▶ _Trecho fornecido_:
____
Como de costume, a Igreja Católica, por meio da Conferência Nacional dos Bispos do Brasil (CNBB), propôs, no início da quaresma deste ano, um tema que servisse de reflexão aos seus fiéis e a todos os homens de boa vontade. Para esse ano o tema da Campanha da Fraternidade (CF) foi segurança pública, tendo como lema “A paz é fruto da justiça”. Trata-se, sem dúvida, de um assunto extremamente propício e imperioso para uma nação alarmada com os mais altos índices de violência em sua história a qual tem vitimado cidadãos de todas as classes sociais.
Além disso, vale destacar que a recomendação da Igreja é analisar o problema da segurança pública brasileira dentro de uma perspectiva social e não criminológica, evitando, assim, apontar soluções simplistas respaldadas em critérios puramente jurídico-repressivos ou moralistas, negando ou minimizando, assim, a evidente relação entre conflito e o quadro de injustiça social. Esta é uma leitura legítima e ponderada, mas certamente, não a única. Afinal de contas, nenhum texto é essencialista e unívoco.
____
▶ _Item da tarefa 1_: Qual foi o lema da Campanha da Fraternidade segundo o trecho fornecido?

▶ _Material do exercício_:
____
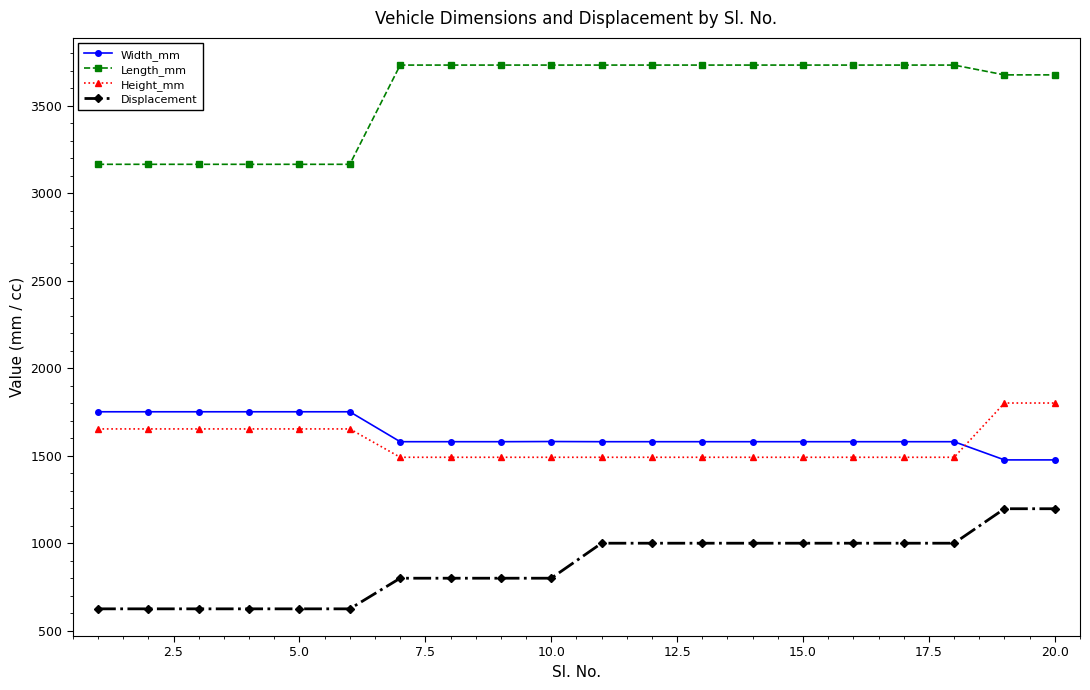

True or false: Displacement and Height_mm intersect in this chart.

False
____
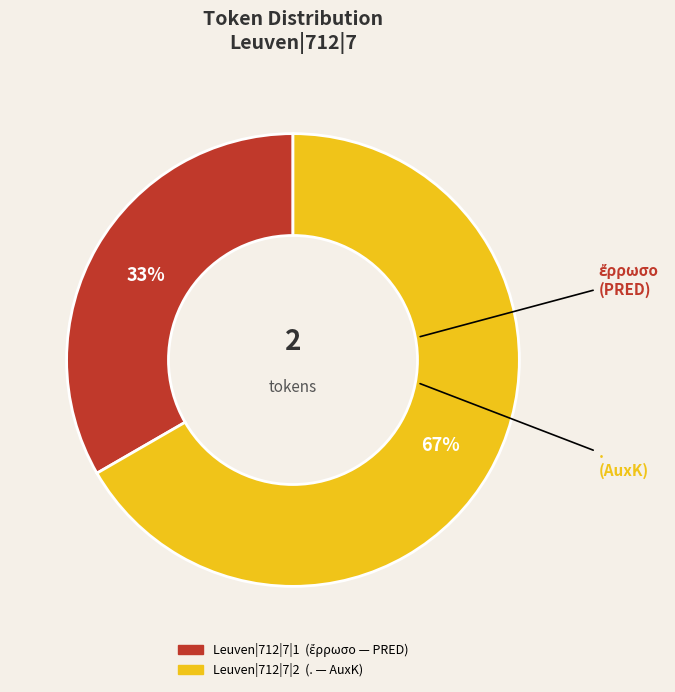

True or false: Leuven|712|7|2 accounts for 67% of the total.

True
____
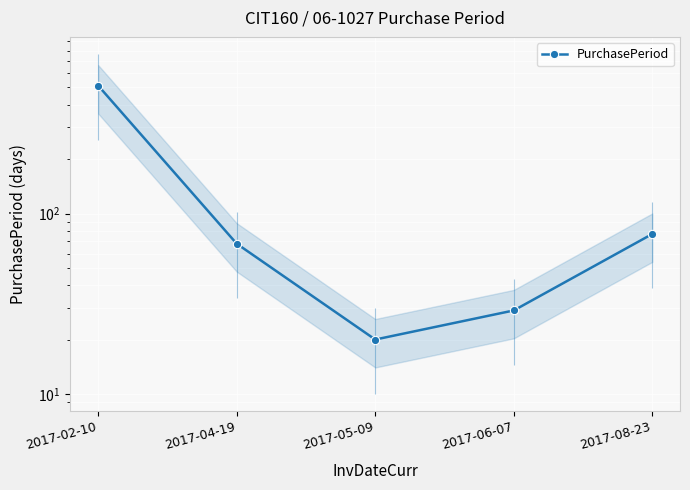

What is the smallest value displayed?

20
____
▶ _Item da tarefa 2_: Quantas linhas das fileiras acima contêm a palavra "True"? Diferencie maiúsculas de minúsculas e informe somente o número.

▶ _Resposta escrita 1_: “A paz é fruto da justiça”.

▶ _Resposta escrita 2_: 3